User Awareness Training: A Critical Component to Collaboration Tool Security


By Sean Brady, Mimecast VP of Product Management

In addition to email, collaboration tools are now a focal point of the cyber threat landscape. While email-borne attacks remain the primary vector exploited by threat actors today, collaboration channels like Microsoft Teams and Slack have emerged as critical vulnerabilities of the cloud-based hybrid enterprise. Best-in-class products are undoubtedly important to a strong security posture, but cybersecurity is still a human issue at its core — more than 90% of security breaches involve some degree of human error.

The need for organizations to fortify their human firewall has never been more prevalent. That said, the security benefits of robust and ongoing user awareness training programs are evident: employees who receive continuous user awareness training are five times more likely to identify and avoid malicious phishing links. However, it’s easy for these training programs to fall flat, especially when they fail to align with the evolving threat actor tactics, techniques, and procedures.

According to Mimecast’s independently commissioned Collaboration Security: Risks and Realities of the Modern Work Surface Report, most security leaders (74%) believe their organization is equipped to defend against a collaboration tool-based attack, and 80% feel they have effectively communicated the security vulnerabilities of collaboration tools to their employees. But on the contrary, only 38% of employees claim they have received any collaboration tools security training, and a mere 10% say they have received dedicated collaboration tools security training separate from the wider cybersecurity training offered by their organization. The findings highlight a clear disconnect between organizational leaders and their employees, underscoring the importance of implementing more targeted awareness training programs for collaboration tool security.

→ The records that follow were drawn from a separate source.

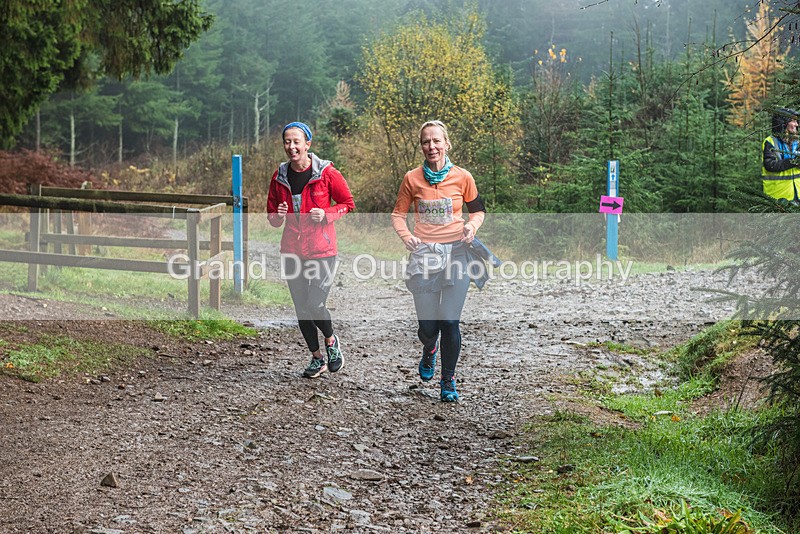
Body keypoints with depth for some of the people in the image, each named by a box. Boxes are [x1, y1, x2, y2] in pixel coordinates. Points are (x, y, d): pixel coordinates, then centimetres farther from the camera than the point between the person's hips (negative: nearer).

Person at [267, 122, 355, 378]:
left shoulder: (326, 173, -7)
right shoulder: (279, 176, 4)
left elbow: (348, 204, 2)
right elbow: (271, 214, 15)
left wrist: (326, 214, -15)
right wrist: (277, 217, -8)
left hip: (322, 250, -4)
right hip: (291, 252, 4)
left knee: (316, 305, -14)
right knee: (302, 309, 9)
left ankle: (331, 341, 19)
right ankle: (317, 357, 28)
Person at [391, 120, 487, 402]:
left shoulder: (462, 177, 0)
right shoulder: (412, 179, 1)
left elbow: (478, 210, 13)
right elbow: (398, 214, 8)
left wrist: (472, 226, -8)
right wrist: (406, 236, -11)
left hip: (455, 253, 0)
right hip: (424, 254, 1)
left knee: (450, 321, -4)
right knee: (427, 326, 3)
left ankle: (448, 381, 13)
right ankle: (429, 351, 41)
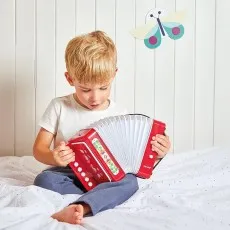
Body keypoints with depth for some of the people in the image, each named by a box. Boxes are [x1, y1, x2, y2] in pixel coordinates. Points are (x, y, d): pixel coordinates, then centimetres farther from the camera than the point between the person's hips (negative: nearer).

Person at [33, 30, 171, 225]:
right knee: (44, 179, -30)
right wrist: (54, 157, -25)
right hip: (69, 175, 0)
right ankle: (102, 197, -24)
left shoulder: (120, 114, 0)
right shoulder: (59, 107, -2)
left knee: (130, 181, -29)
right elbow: (39, 148, -1)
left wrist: (155, 153, -17)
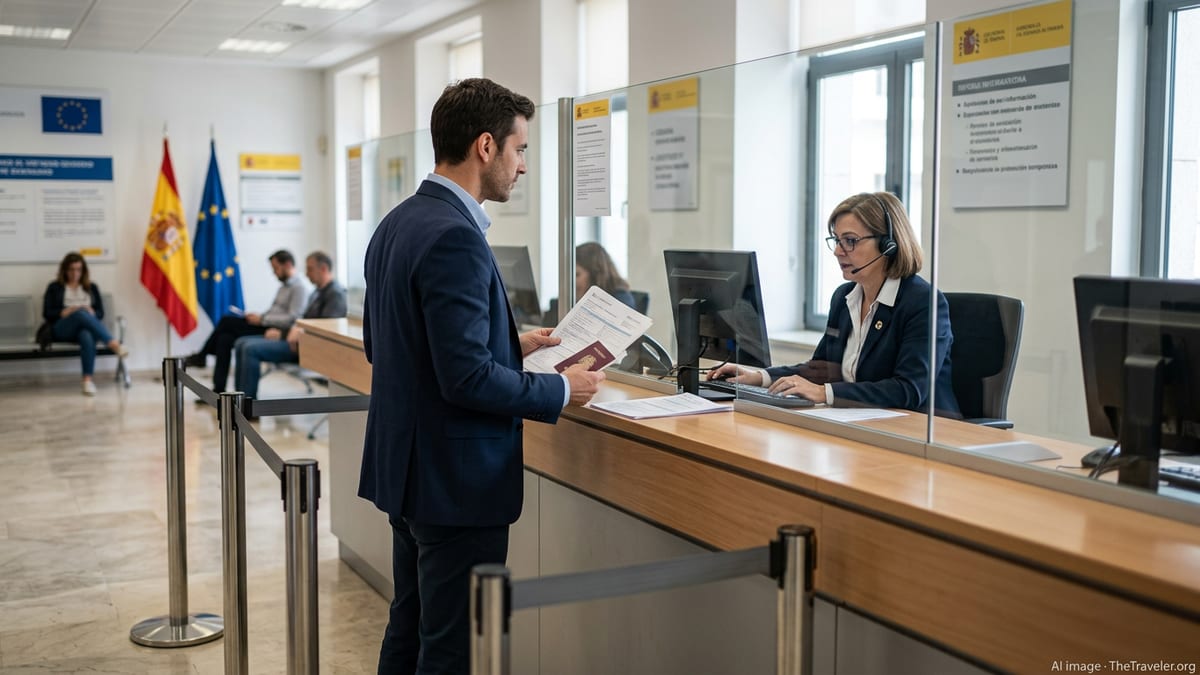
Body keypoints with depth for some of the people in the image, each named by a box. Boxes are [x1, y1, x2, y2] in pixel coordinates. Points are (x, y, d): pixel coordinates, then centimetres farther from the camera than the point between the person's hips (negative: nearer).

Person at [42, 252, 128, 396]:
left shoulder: (91, 287, 23)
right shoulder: (55, 287, 18)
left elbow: (100, 313, 14)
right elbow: (47, 313, 7)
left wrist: (90, 312, -9)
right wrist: (67, 312, -10)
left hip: (87, 327, 1)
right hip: (62, 329, -1)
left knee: (87, 336, -40)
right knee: (81, 313, -37)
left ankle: (88, 379, -51)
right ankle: (114, 344, -52)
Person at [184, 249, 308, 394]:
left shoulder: (298, 286, -11)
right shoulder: (284, 285, 20)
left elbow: (291, 318, -20)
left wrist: (262, 319, -16)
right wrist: (257, 316, 4)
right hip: (267, 328, 10)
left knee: (227, 321, -13)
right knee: (225, 338, -9)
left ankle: (201, 356, 7)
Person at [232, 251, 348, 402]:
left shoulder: (336, 293, -10)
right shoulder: (318, 292, 21)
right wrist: (281, 332, 6)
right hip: (298, 338, 10)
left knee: (251, 349, -21)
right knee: (241, 343, 5)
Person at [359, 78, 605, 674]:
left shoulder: (397, 223, 9)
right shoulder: (454, 236, -22)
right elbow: (467, 377, -26)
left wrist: (510, 344, 15)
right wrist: (561, 391, -11)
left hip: (406, 468, 10)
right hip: (457, 482, -10)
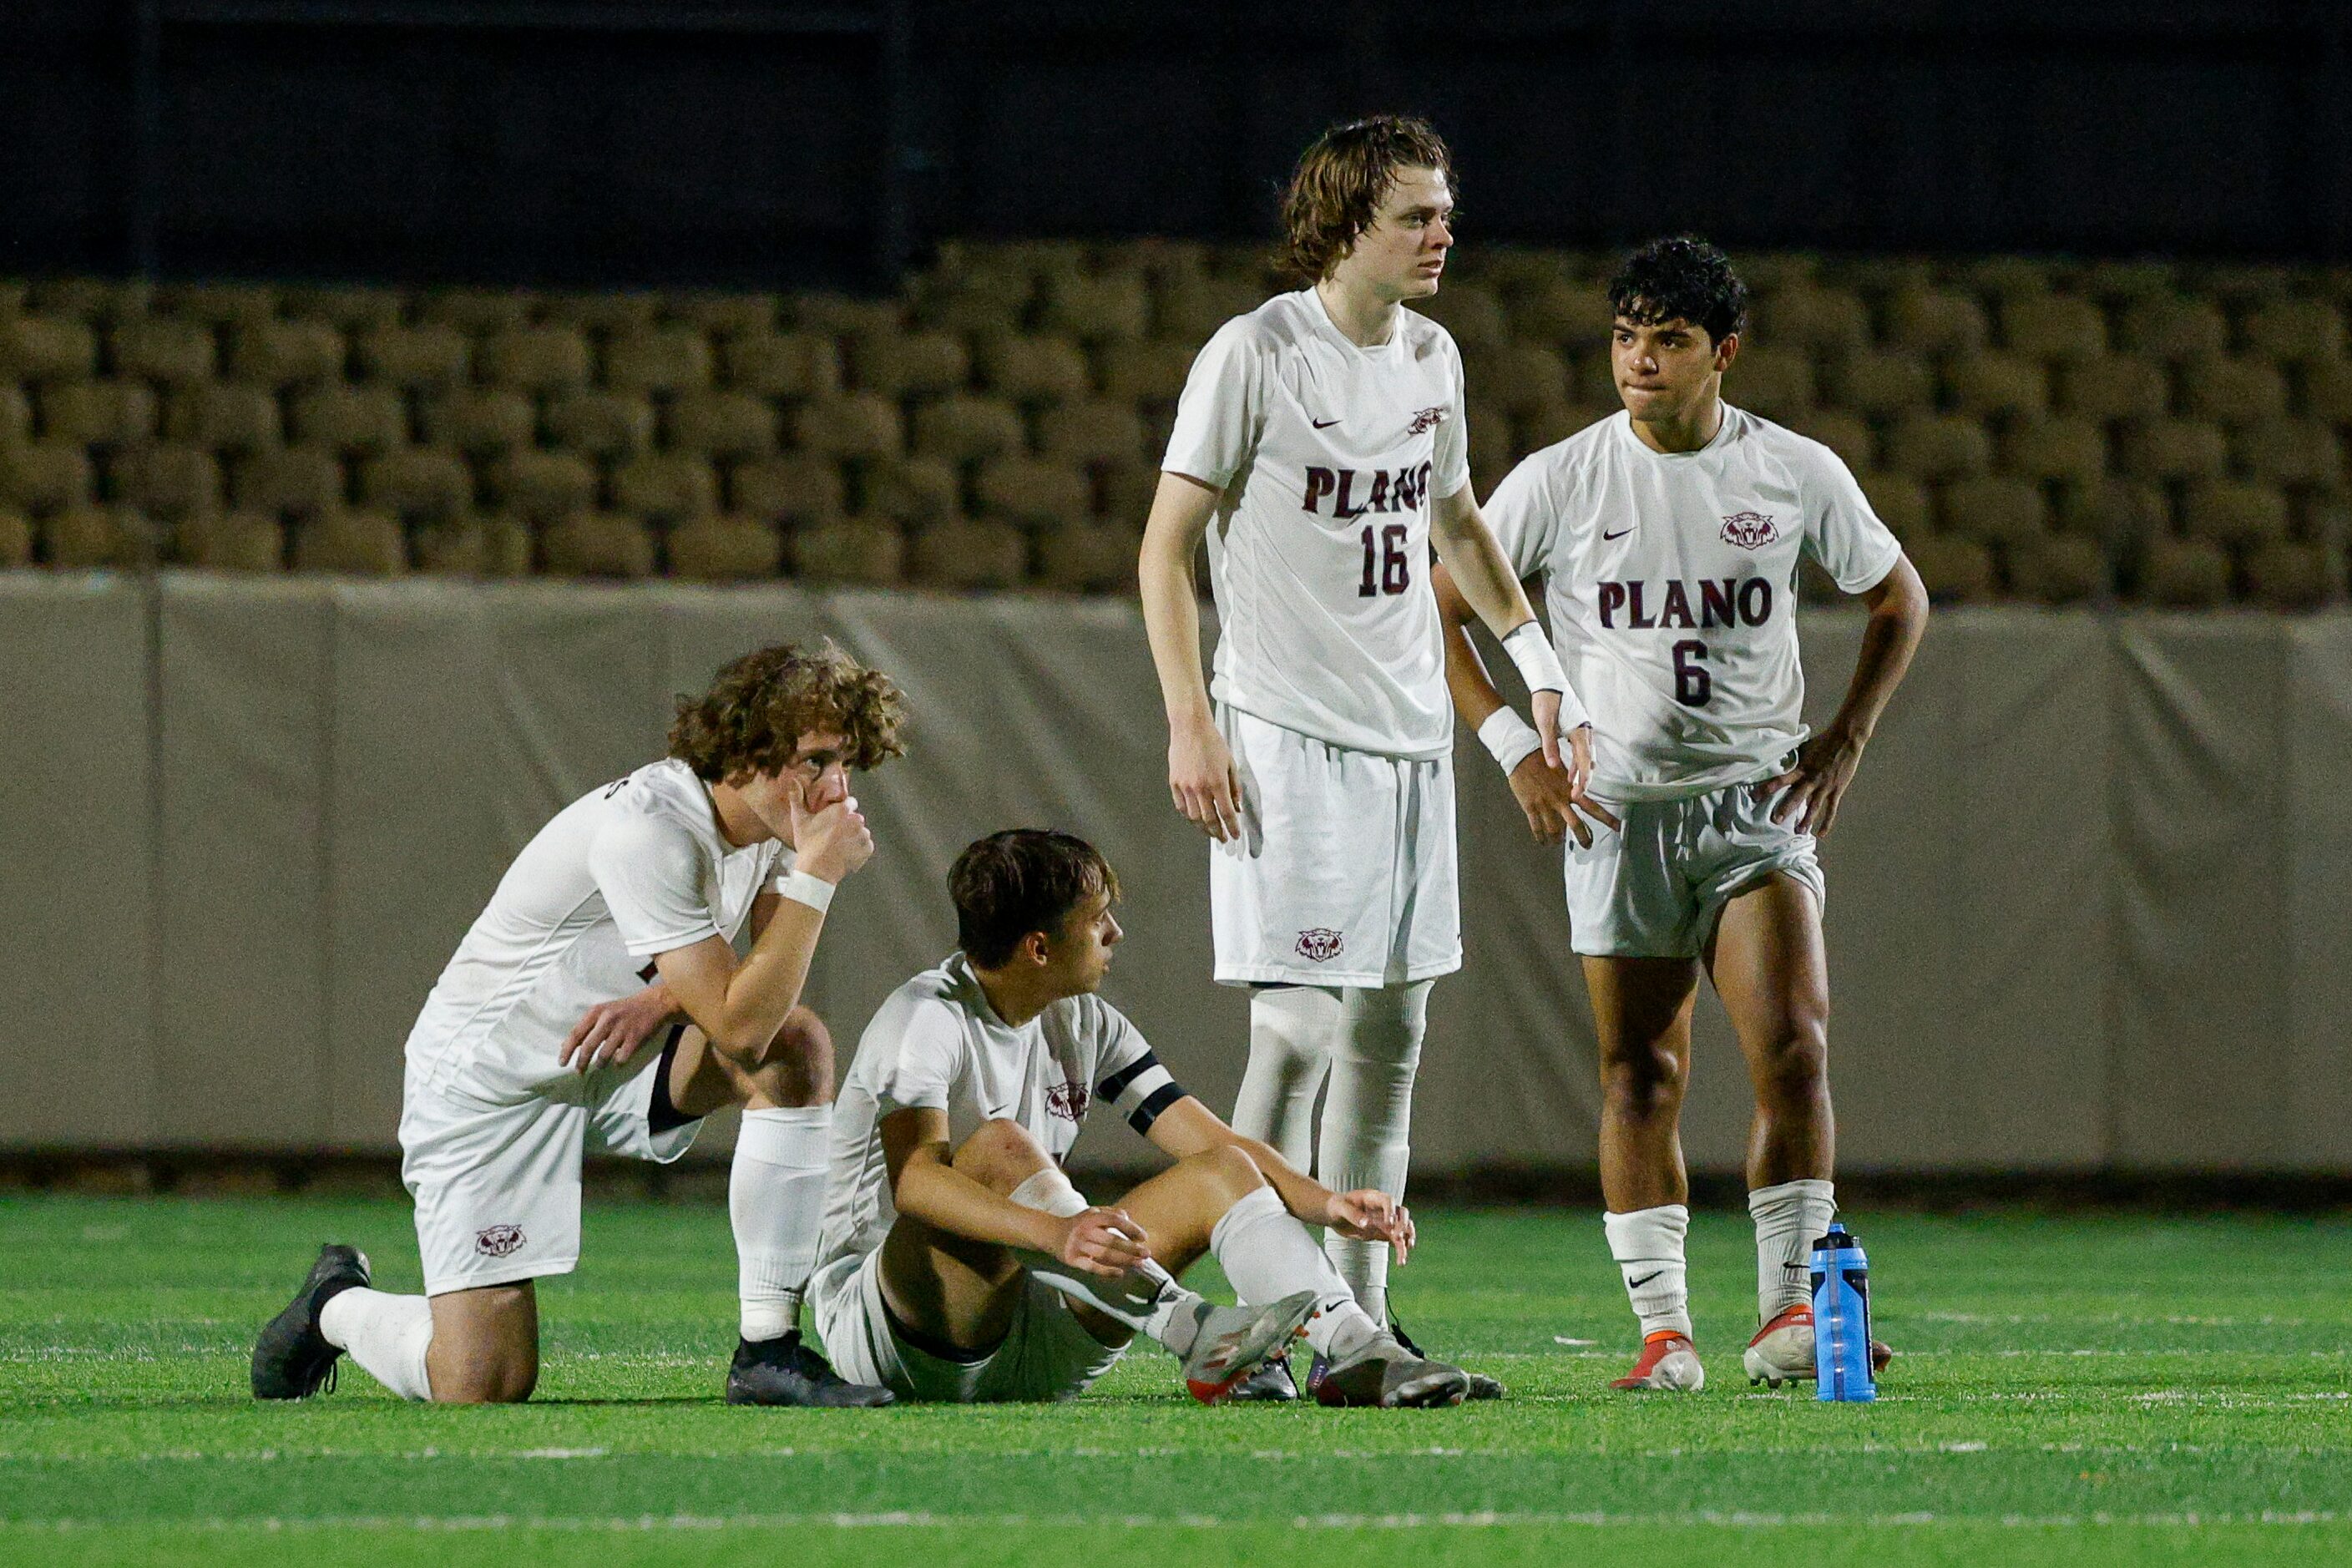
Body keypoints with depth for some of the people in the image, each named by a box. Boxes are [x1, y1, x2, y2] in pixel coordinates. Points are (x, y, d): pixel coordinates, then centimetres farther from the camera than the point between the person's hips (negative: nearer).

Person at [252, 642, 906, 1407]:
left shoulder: (773, 814, -6)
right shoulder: (648, 830, -31)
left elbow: (763, 992, -1)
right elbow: (738, 1027, -34)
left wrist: (657, 1002, -21)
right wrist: (815, 876, -36)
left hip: (616, 1058, 7)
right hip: (487, 1078, -7)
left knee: (799, 1043, -20)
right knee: (483, 1387, -14)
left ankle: (769, 1350, -15)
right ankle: (339, 1304, 21)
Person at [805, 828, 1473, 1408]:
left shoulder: (1084, 1024, 9)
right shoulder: (927, 1017, -15)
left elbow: (1216, 1144, 5)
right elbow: (913, 1178, -33)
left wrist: (1326, 1203, -14)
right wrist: (1056, 1233, -49)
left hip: (1027, 1339, 7)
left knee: (1222, 1175, -5)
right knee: (1000, 1147, -33)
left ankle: (1359, 1353, -29)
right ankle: (1195, 1337, -46)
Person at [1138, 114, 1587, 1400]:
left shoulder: (1430, 358, 12)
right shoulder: (1257, 355, -9)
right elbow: (1168, 545, -8)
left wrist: (1536, 656, 17)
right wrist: (1189, 724, -15)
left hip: (1408, 729, 7)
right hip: (1287, 735, -7)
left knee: (1389, 1033, 7)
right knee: (1298, 1028, -12)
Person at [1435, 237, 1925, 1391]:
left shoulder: (1796, 474, 1)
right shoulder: (1559, 482, -2)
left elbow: (1898, 598, 16)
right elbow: (1438, 607, 5)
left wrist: (1845, 739, 6)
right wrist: (1513, 746, -4)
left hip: (1759, 797, 0)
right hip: (1619, 806, 0)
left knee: (1794, 1047, -15)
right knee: (1639, 1075, 0)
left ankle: (1788, 1313, -11)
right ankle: (1662, 1329, 6)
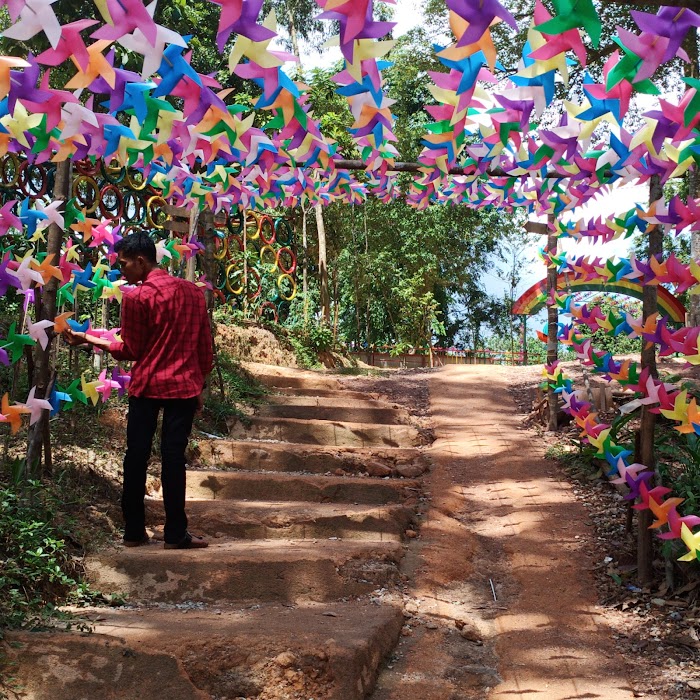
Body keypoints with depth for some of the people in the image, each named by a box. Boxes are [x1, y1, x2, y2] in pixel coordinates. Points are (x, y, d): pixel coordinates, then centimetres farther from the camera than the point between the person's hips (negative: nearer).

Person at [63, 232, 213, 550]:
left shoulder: (136, 298, -8)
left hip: (146, 386, -2)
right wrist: (200, 386, 17)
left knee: (136, 456, 7)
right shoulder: (193, 292, 5)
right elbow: (205, 346, 7)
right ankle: (175, 534, 4)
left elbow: (131, 350, -3)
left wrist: (89, 339, 8)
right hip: (184, 387, 3)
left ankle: (134, 531, 12)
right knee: (173, 457, 4)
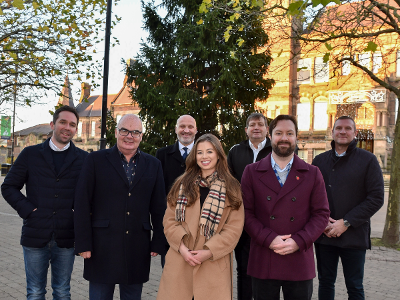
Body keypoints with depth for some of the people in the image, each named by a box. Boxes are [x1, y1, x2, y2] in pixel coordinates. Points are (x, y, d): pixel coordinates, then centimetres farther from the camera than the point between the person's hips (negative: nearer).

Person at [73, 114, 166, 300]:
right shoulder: (96, 160, 0)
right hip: (102, 248, -2)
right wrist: (83, 243, -7)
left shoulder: (153, 165, 7)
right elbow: (82, 204, -3)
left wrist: (158, 242, 4)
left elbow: (158, 207, 8)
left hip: (138, 249, 2)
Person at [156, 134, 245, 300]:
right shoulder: (182, 184, 11)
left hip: (214, 265, -1)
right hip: (179, 261, 2)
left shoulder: (231, 188, 4)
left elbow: (234, 227, -3)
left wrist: (209, 251, -12)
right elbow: (169, 220, 5)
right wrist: (182, 247, -9)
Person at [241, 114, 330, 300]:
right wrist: (269, 239, -13)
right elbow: (246, 213, 0)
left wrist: (298, 241, -10)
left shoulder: (312, 174, 5)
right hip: (263, 263, 0)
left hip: (300, 264, 1)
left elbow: (321, 214, 3)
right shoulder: (251, 172, 4)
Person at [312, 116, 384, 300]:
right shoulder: (320, 161, 9)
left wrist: (346, 223, -13)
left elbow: (376, 198, -7)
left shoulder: (368, 160, 0)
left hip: (354, 236, -2)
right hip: (324, 235, 3)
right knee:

Keys to Effective User Awareness Training

Effective user awareness training helps foster company-wide buy-in, creating an organizational culture where everybody plays a role in protecting the organization from cyber threats. The end goal is to simplify security for employees by guiding them on how to implement best practices that minimize cyber risk, whether it’s for social engineering prevention, brand spoofing identification, password protection, or data hygiene. It’s not to belittle them or make them feel as if they are the root cause of every successful data breach. That will only further exacerbate the problem at hand.

It’s important to remember that awareness training isn’t one-size-fits-all – it must be scaled to the intricacies of the organization’s unique security environment. For example, healthcare organizations that adhere to HIPAA data privacy regulations should structure their training around HIPAA compliance standards, which encompass different sets of protocols than organizations in other industries. Regardless of company size or sector, if the training content isn’t aligned with employees’ day-to-day roles and responsibilities, there’s far less likelihood it will resonate with them.

Also remember that when implemented correctly, awareness training is a marathon and not a sprint. It isn’t enough to simply require cybersecurity training during onboarding. Considering cyber threats are constantly evolving, training should be continuous and regularly updated to align with shifts across the cyber threat landscape – like the rise of collaboration tool attacks. Organizations that fail to refresh their trainings year-to-year are not accounting for the cyberattacks they face today. It’s critical to ensure employees are up to date on the latest risks and preventative measures.

Monitor training program pass rates and participation to measure its efficacy. Are you seeing higher pass rates over extended periods of time? Are employees completing training within the preferred deadline, or do they need to be constantly reminded? Keeping tabs on these metrics can give security teams insight into whether there’s a culture lacking in participation, and if so, how they can change that with the training. Understanding the results also gives your organization the opportunity to provide more training to the employees who need it.

The Personalization Effect

Personalization is worth its weight in gold when it comes to awareness training. Organizations should create interactive and engaging training materials that align with the interests and learning styles of Millennial and Gen Z employees. Utilizing personalization, as well as a variety of formats like videos, quizzes, and simulations, helps appeal to a wider audience and increases the chances of it sticking. That could come in the form of comedy, sports, or pop culture references. Promote active learning by including interactive elements in your training program and incorporating hands-on exercises, case studies, and real-world examples to encourage employees to apply their knowledge.

Customize the training content to address the specific responsibilities and risks associated with different job positions within your organization. For example, training courses for an HR admin should be different from the courses an accountant completes, considering both employees likely leverage collaboration tools in varying capacities and workflows. In turn, it should be tailored to relevant examples and scenarios that reflect day-to-day tasks so that employees don’t feel like it’s wasting their time.

With hybrid work environments seemingly here to stay, the volume and velocity of collaboration tool attacks will only continue to rise moving forward. It’s imperative for companies to position their employees to navigate these new forms of cyber threats. By implementing collaboration tool user awareness training at scale, they can make measurable progress toward enhancing security posture throughout every layer of the organization.